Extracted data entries
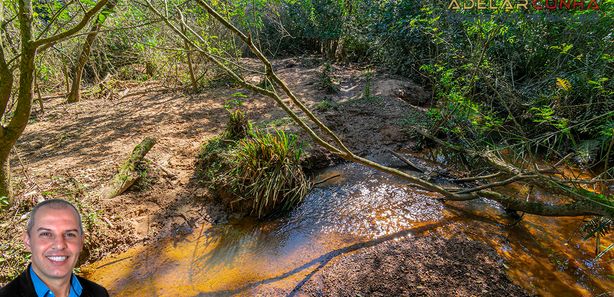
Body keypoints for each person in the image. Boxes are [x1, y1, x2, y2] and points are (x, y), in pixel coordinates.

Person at [0, 199, 109, 297]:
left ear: (81, 242)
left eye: (70, 234)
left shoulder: (99, 293)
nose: (59, 245)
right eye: (46, 234)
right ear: (28, 241)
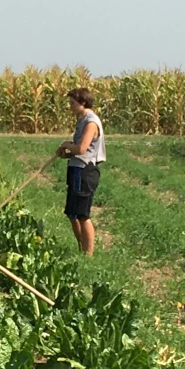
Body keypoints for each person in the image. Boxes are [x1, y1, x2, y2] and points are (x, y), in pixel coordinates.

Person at [56, 87, 106, 256]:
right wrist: (66, 154)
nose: (70, 106)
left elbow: (82, 148)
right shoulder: (82, 120)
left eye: (72, 103)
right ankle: (81, 247)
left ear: (83, 103)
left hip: (85, 171)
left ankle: (88, 255)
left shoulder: (91, 122)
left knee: (82, 214)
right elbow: (78, 150)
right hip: (76, 168)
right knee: (71, 212)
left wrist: (66, 144)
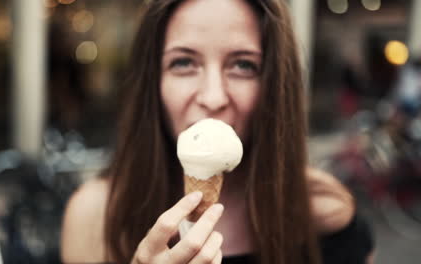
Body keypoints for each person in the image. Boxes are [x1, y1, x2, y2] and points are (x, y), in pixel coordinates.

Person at [60, 0, 374, 263]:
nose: (212, 97)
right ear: (153, 84)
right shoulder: (95, 216)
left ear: (273, 85)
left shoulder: (325, 212)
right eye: (183, 62)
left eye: (243, 65)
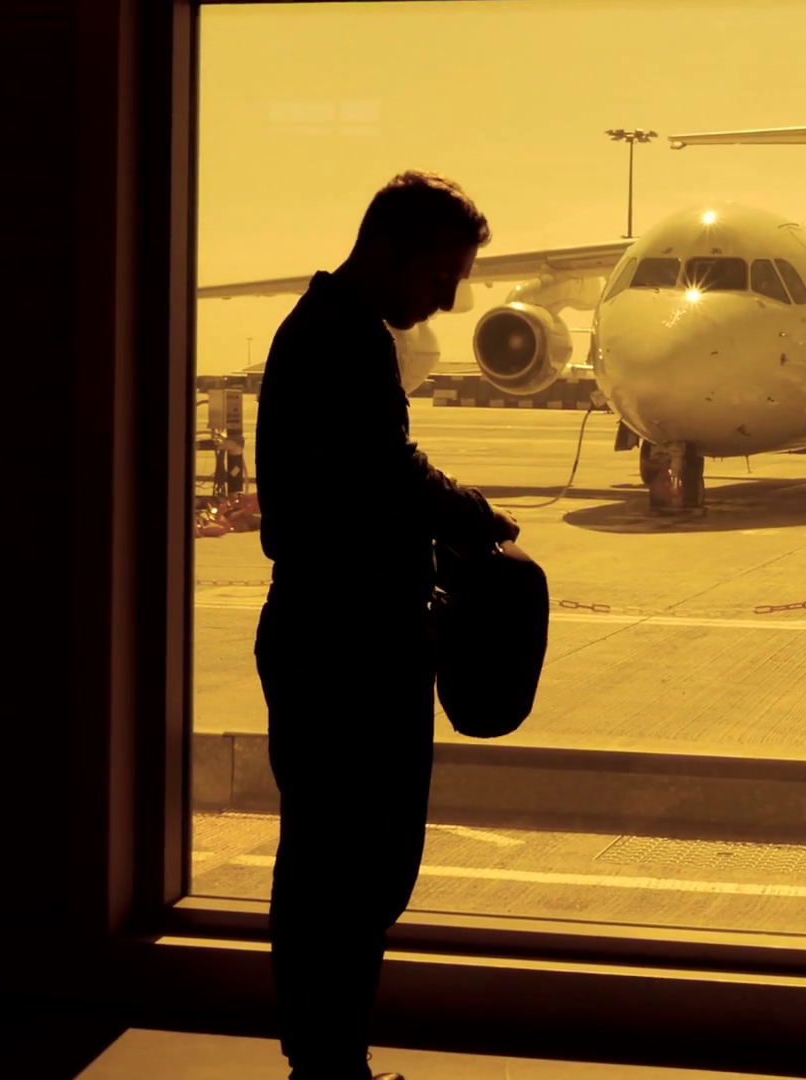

■ TO DO ■
With the line that has "left elbow: (82, 148)" as the first and the line that has "left wrist: (66, 144)" as the last, repeat exactly that run of lines above and no more.

■ WRITTEN ANSWER ■
left elbow: (82, 148)
right shoulder: (82, 120)
left eye: (72, 103)
right ankle: (81, 247)
left ear: (83, 103)
left hip: (85, 171)
left ankle: (88, 255)
left shoulder: (91, 122)
left knee: (82, 214)
right elbow: (78, 150)
right hip: (76, 168)
right knee: (71, 212)
left wrist: (66, 144)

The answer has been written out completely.